§ **MISE EN PRATIQUE**
1 - Traduisez en anglais cette phrase du billet sur le roman What I loved : « Ces idées sottes m’ont traversé l’esprit aussi. »
2 - Recopiez le passage du billet sur le roman What I loved qui commence à « Vanessa, blogueuse et » et se termine à « tour de bras. ».
3 - Poursuivez le billet sur le roman What I loved à partir de sa dernière phrase.

§ **EXTRAIT DE PAGE**
****************
I loved New York

Calme apparent chez les intellos new-yorkais…

Vanessa, blogueuse et camarade d’exil puisqu’elle est, comme moi, une étrangère installée à Berlin, a eu le bon goût de m’offrir un roman qui lui a plu : What I loved de Siri Hustvedt (en France, le titre est Tout ce que j’aimais).

Ah! je vous vois tiquer. « Siri Machin, c’est pas la femme de Paul Auster? Ouais d’accord.. . pas difficile de se faire publier – peut-être même que c’est Auster lui-même qui a écrit le bouquin, allez savoir – etc. »

Ces idées sottes m’ont traversé l’esprit aussi. Et elles n’ont pas disparu à la lecture de la première partie de ce roman où les personnages sont tous des professeurs d’université respectés, des artistes peintres super talentueux, où l’on cite Lacan et Huysmans à tour de bras.

Car c’est l’histoire d’un homme, Leo, qui vit à New York dans les années 70, entourés de sa femme, de son fils, de son meilleur ami peintre et de sa chérie étudiante, tout cela dans des lofts mitoyens qui fleurent bon la culture et l’intellect. Au début, je me suis demandé si c’était une version intello-cul de Friends. Ou, comme je l’ai mentionné sans gêne à Vanessa, si c’était du Woody Allen sans autodérision.
****************
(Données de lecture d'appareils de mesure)
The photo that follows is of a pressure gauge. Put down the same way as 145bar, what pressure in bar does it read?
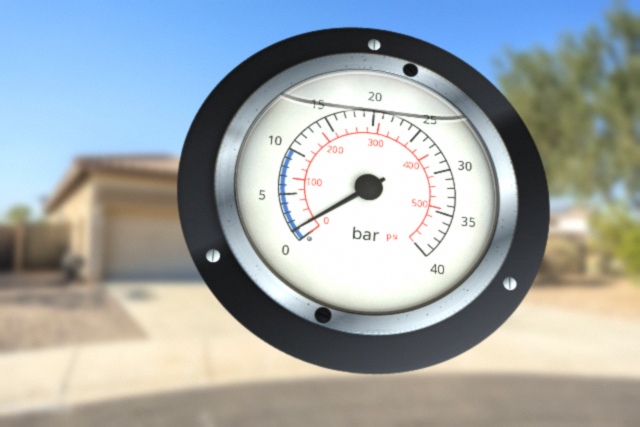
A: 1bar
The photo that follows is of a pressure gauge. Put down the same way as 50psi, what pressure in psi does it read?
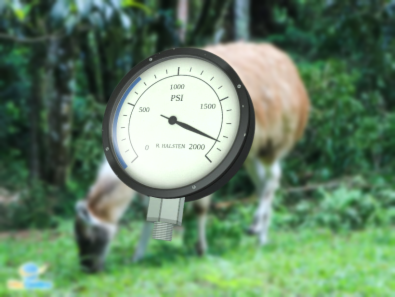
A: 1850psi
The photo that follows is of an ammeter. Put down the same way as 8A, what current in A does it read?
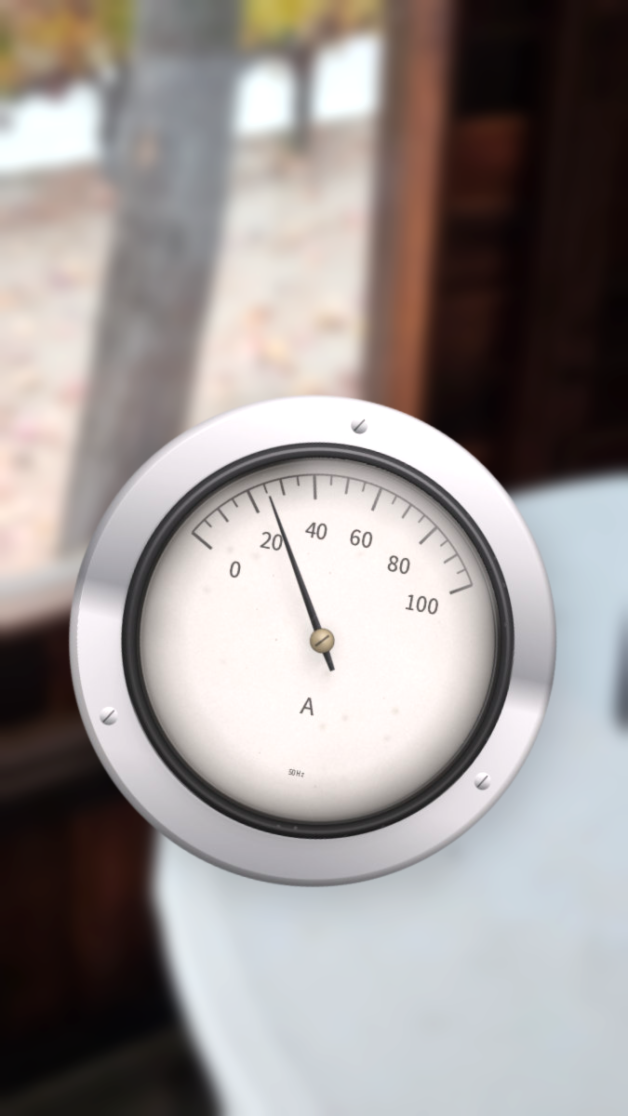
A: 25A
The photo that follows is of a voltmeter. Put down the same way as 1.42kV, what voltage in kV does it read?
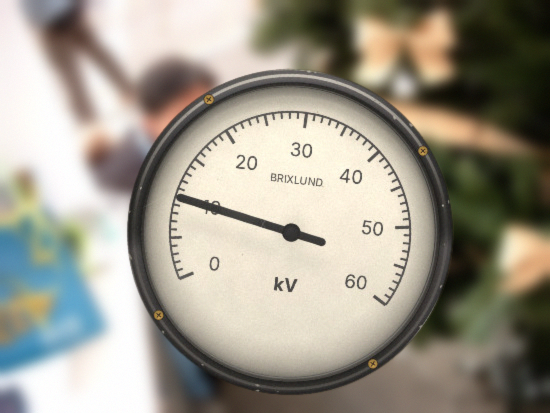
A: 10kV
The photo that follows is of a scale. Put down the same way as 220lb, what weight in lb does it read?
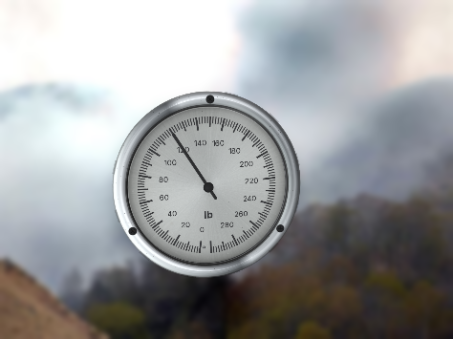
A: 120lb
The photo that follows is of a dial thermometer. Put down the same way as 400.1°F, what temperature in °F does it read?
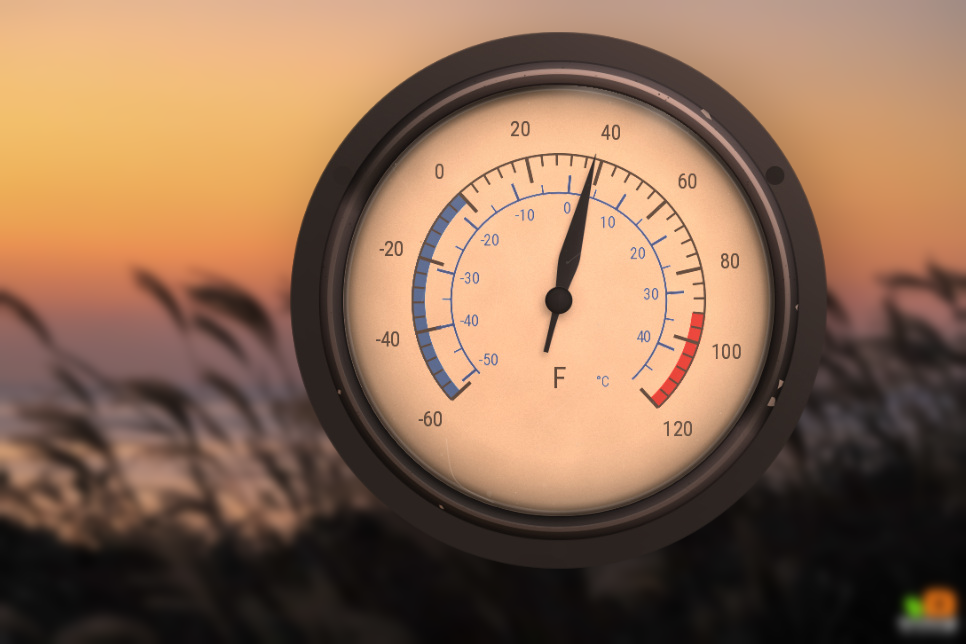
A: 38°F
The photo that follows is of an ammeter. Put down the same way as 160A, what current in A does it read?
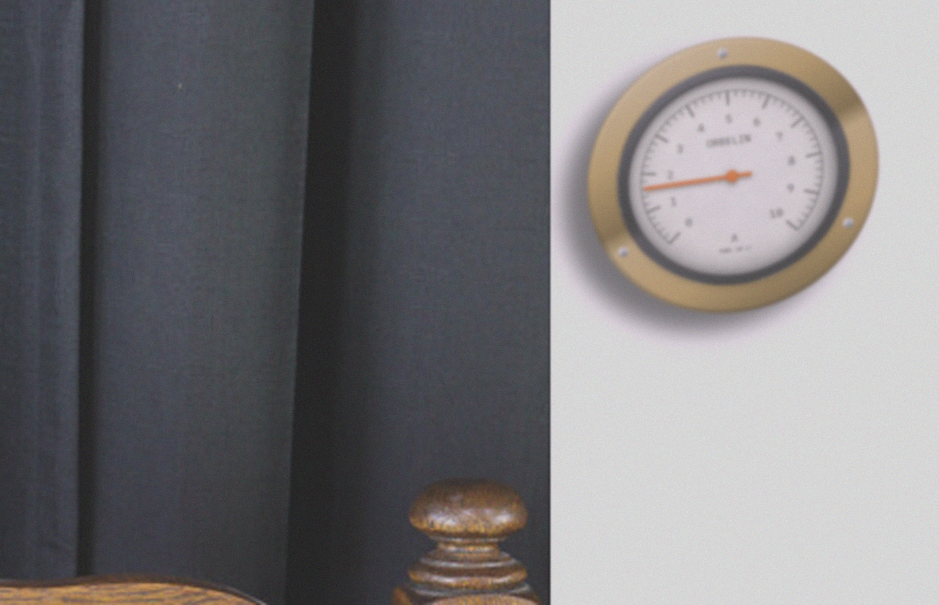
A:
****************
§ **CORRIGÉ DES EXERCICES**
1 - These silly ideas crossed my mind too.

2 -
Vanessa, blogueuse et camarade d’exil puisqu’elle est, comme moi, une étrangère installée à Berlin, a eu le bon goût de m’offrir un roman qui lui a plu : What I loved de Siri Hustvedt (en France, le titre est Tout ce que j’aimais).

Ah! je vous vois tiquer. « Siri Machin, c’est pas la femme de Paul Auster? Ouais d’accord.. . pas difficile de se faire publier – peut-être même que c’est Auster lui-même qui a écrit le bouquin, allez savoir – etc. »

Ces idées sottes m’ont traversé l’esprit aussi. Et elles n’ont pas disparu à la lecture de la première partie de ce roman où les personnages sont tous des professeurs d’université respectés, des artistes peintres super talentueux, où l’on cite Lacan et Huysmans à tour de bras.

3 -
Tout va trop bien dans ce petit monde juif new-yorkais. La plume de Siri Hustvedt est relativement factuelle et égrènent les moments de bonheur. J’ai failli lâcher. Lorsque soudain…

…soudain, le deuxième chapitre m’en a mis plein la gueule. Je ne peux pas révéler ce qui s’y passe, le spoiler serait trop hideux. C’est donc là, au chapitre second, que je me suis accrochée à ce livre comme à un radeau, et que j’ai passé les deux cent pages suivantes dans la tempête.

Lentement, Leo perd tout ce qu’il a aimé. Et, superbement, Siri Hustvedt démontre qu’elle fait très bien son métier d’auteur et que sa courbe dramatique est implacable. Pendant ce temps, le lecteur masochiste ne peut faire autrement que de descendre lui aussi aux enfers avec le pauvre Leo.

Si Hustvedt n’est pas la plus belle plume anglophone que j’ai rencontrée, elle est du moins une de ces storytellers à l’américaine qui maîtrisent complètement les aspects psychologiques de leurs personnages et n’écrit pas une phrase pour ne rien dire. C’est élégant, travaillé, sobre et profondément intelligent.

Merci encore à Vanessa pour cette lecture aux qualités addictives!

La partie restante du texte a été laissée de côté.